╭─ Texto em estudo
Este Domingo, 26 de Setembro, os portugueses são chamados a escolher os seus legítimos representantes nos órgãos executivos (a câmara municipal e a junta de freguesia) e nos órgãos deliberativos (a assembleia municipal e a assembleia de freguesia).Em Portugal têm direito ao voto todos os cidadãos maiores de 18 anos, salvaguardadas as restrições previstas na lei.

O voto é um direito pessoal e constitui um dever cívico assente numa responsabilidade de cidadania, ao qual não se encontra ligada nenhuma sanção em caso de incumprimento.Ao longo das últimas semanas, os candidatos apresentaram propostas e compromissos para os próximos quatro anos, com os quais tentaram convencer e captar o eleitorado. No concelho da Guarda há sete candidatos à presidência da Câmara Municipal e outros tantos para a presidência da Assembleia Municipal. As opções apareceram de todos os quadrantes políticos e também há um movimento independente que se apresenta a sufrágio. Estas eleições, que são de proximidade, costumam vencer algumas barreiras, fazendo baixar o número da abstenção. As autárquicas acabam por movimentar mais gente, envolvendo comunidades e famílias. Também neste processo é importante ter a grandeza suficiente para, no dia a seguir às eleições, saber ultrapassar as lutas partidárias e, às vezes, os sentimentos de vingança.Também na corrida à presidência das Câmaras, Assembleias Municipais ou Assembleias de Freguesia se deve aplicar o princípio de que “quem quiser ser o primeiro será o último de todos e o servo de todos”. Quem ganha deve ter a hombridade de uma governação abrangente sem deixar ninguém de lado e quem perde também tem o dever de aceitar o sufrágio do povo.
╰─
╭─ Dados de origem
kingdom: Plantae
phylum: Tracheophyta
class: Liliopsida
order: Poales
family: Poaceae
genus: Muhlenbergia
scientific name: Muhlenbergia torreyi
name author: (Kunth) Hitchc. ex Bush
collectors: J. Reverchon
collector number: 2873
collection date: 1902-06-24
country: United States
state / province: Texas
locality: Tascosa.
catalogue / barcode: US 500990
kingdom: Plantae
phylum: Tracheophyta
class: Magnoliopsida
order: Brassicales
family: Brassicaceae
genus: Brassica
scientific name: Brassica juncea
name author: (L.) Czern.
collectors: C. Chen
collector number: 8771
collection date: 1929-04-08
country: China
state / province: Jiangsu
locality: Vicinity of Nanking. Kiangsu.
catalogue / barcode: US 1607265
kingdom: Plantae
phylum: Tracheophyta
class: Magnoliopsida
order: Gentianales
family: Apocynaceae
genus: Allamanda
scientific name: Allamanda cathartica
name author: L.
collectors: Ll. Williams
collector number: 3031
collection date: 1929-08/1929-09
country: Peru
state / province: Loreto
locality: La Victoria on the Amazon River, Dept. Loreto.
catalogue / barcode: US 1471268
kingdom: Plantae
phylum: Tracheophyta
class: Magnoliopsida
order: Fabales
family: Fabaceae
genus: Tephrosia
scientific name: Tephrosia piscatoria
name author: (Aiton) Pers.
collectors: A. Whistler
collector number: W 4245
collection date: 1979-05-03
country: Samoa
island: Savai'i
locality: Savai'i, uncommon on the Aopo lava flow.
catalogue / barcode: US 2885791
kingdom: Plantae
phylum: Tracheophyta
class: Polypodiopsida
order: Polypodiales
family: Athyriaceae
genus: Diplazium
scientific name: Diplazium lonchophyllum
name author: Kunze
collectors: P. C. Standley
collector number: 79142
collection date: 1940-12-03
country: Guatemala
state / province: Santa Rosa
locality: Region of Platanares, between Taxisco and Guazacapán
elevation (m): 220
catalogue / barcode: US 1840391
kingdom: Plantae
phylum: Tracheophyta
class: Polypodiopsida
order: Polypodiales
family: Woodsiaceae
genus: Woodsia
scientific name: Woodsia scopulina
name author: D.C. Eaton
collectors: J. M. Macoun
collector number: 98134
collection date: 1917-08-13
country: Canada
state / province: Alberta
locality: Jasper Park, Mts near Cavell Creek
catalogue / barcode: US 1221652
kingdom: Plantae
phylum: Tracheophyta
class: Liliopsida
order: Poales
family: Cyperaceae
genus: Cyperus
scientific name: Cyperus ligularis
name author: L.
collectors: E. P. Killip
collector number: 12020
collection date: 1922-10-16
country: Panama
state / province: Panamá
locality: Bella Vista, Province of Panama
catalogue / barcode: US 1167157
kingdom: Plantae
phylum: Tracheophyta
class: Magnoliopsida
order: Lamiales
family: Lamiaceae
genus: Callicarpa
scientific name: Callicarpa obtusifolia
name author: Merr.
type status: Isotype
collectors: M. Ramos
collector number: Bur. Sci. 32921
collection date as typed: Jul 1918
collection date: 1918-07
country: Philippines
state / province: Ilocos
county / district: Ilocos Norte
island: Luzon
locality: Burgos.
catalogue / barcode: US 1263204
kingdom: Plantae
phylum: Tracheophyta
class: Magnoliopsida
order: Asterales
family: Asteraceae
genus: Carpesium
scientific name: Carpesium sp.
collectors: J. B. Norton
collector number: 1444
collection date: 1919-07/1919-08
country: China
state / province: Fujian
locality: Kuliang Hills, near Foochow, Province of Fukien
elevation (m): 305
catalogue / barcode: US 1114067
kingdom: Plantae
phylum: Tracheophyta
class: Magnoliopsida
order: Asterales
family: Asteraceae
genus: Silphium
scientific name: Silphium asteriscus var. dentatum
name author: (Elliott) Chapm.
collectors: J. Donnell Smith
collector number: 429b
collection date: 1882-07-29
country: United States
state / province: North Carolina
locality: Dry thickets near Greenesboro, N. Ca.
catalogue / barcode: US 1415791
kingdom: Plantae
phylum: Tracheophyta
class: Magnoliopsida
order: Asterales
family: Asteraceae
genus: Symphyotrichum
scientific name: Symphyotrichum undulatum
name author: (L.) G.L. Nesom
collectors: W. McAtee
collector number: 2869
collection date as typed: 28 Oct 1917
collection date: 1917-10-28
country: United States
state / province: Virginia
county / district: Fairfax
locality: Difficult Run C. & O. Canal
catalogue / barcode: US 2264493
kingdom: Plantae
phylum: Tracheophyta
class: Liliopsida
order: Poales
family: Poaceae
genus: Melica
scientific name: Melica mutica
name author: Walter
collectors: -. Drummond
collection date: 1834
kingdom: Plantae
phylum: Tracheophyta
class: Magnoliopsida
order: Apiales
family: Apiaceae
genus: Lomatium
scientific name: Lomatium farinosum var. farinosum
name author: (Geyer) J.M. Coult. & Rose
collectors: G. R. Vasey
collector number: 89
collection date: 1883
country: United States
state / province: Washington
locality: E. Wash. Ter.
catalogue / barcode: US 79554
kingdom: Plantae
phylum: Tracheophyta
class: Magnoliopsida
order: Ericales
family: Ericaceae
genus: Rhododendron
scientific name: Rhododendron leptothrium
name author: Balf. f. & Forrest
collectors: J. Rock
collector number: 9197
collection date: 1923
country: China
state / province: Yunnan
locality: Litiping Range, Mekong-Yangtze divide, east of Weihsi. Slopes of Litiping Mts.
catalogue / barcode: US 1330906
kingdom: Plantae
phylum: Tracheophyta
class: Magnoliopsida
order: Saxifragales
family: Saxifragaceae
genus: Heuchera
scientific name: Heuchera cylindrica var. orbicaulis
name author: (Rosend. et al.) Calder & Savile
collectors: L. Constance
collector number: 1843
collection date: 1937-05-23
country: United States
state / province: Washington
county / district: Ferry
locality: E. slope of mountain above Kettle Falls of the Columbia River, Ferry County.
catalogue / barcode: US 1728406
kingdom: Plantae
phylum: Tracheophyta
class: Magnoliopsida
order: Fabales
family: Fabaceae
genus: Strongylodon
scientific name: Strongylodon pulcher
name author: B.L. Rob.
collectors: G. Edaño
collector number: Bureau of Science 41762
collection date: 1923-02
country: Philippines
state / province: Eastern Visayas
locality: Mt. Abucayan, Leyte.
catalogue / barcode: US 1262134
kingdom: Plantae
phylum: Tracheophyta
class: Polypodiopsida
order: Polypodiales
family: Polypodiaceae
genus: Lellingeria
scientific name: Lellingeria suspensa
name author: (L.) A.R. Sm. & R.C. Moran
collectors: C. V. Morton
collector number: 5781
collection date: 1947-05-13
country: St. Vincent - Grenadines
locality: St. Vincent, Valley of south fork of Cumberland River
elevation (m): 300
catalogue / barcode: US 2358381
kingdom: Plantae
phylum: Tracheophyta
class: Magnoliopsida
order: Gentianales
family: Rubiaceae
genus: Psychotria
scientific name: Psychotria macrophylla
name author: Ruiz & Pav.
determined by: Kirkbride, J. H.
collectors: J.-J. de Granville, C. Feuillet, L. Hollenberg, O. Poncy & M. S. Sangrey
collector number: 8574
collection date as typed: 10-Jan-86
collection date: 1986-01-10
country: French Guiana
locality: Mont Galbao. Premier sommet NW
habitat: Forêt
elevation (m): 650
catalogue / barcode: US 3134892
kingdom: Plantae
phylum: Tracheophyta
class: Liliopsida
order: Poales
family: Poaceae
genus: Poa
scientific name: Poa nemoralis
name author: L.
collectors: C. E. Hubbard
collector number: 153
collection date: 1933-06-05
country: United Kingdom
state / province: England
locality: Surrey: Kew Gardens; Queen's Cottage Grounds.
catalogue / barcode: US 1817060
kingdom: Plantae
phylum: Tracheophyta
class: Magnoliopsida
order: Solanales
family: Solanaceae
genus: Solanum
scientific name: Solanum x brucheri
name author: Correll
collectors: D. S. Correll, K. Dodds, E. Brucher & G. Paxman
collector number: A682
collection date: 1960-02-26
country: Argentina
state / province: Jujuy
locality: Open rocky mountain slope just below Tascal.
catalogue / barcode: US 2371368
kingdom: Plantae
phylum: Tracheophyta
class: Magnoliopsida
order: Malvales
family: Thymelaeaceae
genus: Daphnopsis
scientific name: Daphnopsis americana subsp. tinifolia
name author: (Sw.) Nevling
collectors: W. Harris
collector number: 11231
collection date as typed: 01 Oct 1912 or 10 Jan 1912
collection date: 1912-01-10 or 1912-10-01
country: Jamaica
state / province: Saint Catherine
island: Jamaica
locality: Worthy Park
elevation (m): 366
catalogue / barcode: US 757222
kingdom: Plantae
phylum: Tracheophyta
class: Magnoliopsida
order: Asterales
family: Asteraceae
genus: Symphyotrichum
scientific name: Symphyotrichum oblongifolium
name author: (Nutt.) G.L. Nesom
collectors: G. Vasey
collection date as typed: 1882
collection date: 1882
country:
╰─
Instruções de trabalho:
A. Indique todos os órgãos cujos representantes, segundo o texto sobre as eleições autárquicas, os portugueses são chamados a escolher.
B. Responda com base no texto sobre as eleições autárquicas:
(i) Em que dia os portugueses são chamados a votar?
(ii) A partir de que idade os cidadãos têm direito ao voto em Portugal?
(iii) Quantos candidatos há à presidência da Câmara Municipal no concelho da Guarda?
A listagem provém de uma fonte diferente da do texto.

Resultados das tarefas:
A. Câmara municipal, junta de freguesia, assembleia municipal e assembleia de freguesia.

B.
(i) No Domingo, 26 de Setembro.
(ii) Têm direito ao voto os cidadãos maiores de 18 anos.
(iii) Há sete candidatos.